Rooting against the Yankees causes one to be a fan of the underdog. The once-cursed Redsox were the poster child for loveable losers. But now they’ve won two championships, they spend nearly as much money as the Yankees, and their fans are doubly obnoxious. Having the Redsox miss the playoffs this year is nearly as sweet as celebrating Yankee Elimination Day.

In the NL, the Phillies have reached the World Series for two straight years. So they’re just pinstripes of another color. With the way players shift from team to team these days, I find myself pulling for players I’ve grown to appreciate. I liked Reds shortstop Orlando Cabrera when he was on the Angels, so I hope he and his untested Cincinnati teammates can take down the Phillies. Now that Barry Bonds is no longer in San Francisco, I don’t have to cringe if the Giants do well. Plus, that pitching staff will be fun to watch.

The conundrum is what to do with the Braves. Back in 1991, Atlanta unexpectedly went to the World Series and lost a thriller to the Twins. For nearly a decade and a half Atlanta was a model of consistency, but only captured one championship. Somehow, all that winning did not spoil the Braves experience for me. Bobby Cox is a classic. The trio of Maddux, Glavine, and Smoltz was just too good to deny. Atlanta didn’t overspend, but instead used trades and their farm system to maintain excellence. However, the annoying tomahawk chop does take them down a notch. It’s nearly as bothersome as having to listen to FOX broadcast Tim McCarver for the next three weeks.

The other day I was following status updates on Facebook of my friends who are also baseball fans. Somehow, unbeknownst to me, I stumbled on some sort of World Wide Web portal where I was getting status updates from ballplayers involved in some of the most famous postseason moments.

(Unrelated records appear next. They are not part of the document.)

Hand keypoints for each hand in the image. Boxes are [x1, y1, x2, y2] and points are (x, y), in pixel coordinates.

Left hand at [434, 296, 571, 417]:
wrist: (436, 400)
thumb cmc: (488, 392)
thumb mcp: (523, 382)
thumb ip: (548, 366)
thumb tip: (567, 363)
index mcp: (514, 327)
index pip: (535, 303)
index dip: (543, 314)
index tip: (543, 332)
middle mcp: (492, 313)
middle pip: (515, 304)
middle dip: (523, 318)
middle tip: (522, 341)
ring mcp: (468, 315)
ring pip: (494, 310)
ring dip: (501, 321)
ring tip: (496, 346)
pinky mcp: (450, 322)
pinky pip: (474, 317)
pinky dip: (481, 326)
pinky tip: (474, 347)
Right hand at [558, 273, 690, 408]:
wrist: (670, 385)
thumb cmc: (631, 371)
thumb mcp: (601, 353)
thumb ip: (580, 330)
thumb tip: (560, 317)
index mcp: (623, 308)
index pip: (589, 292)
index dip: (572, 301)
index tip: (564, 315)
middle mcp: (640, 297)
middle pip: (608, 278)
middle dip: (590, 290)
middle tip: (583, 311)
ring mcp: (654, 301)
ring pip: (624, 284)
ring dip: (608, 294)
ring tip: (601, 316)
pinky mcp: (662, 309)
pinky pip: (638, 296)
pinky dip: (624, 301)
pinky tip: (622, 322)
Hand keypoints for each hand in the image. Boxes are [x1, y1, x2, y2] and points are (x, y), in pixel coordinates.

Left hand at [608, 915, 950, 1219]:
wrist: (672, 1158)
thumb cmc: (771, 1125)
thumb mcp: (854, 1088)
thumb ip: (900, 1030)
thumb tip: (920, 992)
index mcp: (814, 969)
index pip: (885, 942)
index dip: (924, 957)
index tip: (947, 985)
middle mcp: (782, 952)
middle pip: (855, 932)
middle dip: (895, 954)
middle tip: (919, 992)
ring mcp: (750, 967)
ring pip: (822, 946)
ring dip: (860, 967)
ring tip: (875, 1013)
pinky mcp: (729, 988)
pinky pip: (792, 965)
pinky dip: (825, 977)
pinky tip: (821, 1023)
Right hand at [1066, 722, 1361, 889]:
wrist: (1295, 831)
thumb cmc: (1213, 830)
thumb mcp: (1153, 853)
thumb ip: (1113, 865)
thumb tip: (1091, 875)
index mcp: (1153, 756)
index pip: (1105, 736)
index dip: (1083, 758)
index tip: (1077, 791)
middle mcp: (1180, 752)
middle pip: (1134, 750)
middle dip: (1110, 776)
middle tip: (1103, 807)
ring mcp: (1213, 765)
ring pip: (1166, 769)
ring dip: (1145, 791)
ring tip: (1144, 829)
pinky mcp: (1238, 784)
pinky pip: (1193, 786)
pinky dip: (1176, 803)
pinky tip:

Vic Wertz: I should have pulled the ball. I hate the Polo Grounds (Willie Mays “Likes” this).

Bobby Thomson: I <3 the Polo Grounds.

Enos Slaughter: Running out for milk. Be back in a sec. Literally.

Johnny Pesky: I’ll be “holding” all my phone calls this October.

Kirk Gibson: Teaching my Diamondback players to hit a back-door slider …

Reggie Jackson: With one more at-bat I woulda hit four!

Bill Buckner: Going out for beers with Schiraldi and Stanley.

Don Larsen: Just returned from the chiropractor. Rizzuto, you hoist Berra next time.

Carlton Fisk: So excited! I start my new job tomorrow directing airplanes on the tarmac!

Bill Mazeroski wrote on Joe Carter’s wall: Joe, you may have been the highest-paid player at the time of your homer, but I’m in the Hall of Fame. Scoreboard!

Don Denkinger: Will be sending thank you notes to the first umpire to blow a call in the playoffs. Need Jim Joyce’s address.

Shoeless Joe Jackson: Twelve hits including the series’ only homerun. I’m just saying.

Annie Kinsella: If I had a dime for every time my husband hears voices …

Terence Mann: Corn. It is what it is.

Karin Kinsella: Likes handsprings and dislikes hotdogs.

Doc Graham: Hat shopping for Alicia (Again). Sigh.

Ray Kinsella: Plowing under another field. It’s how I roll.

Tony Gervase: Hey! Dad? You want to have a catch?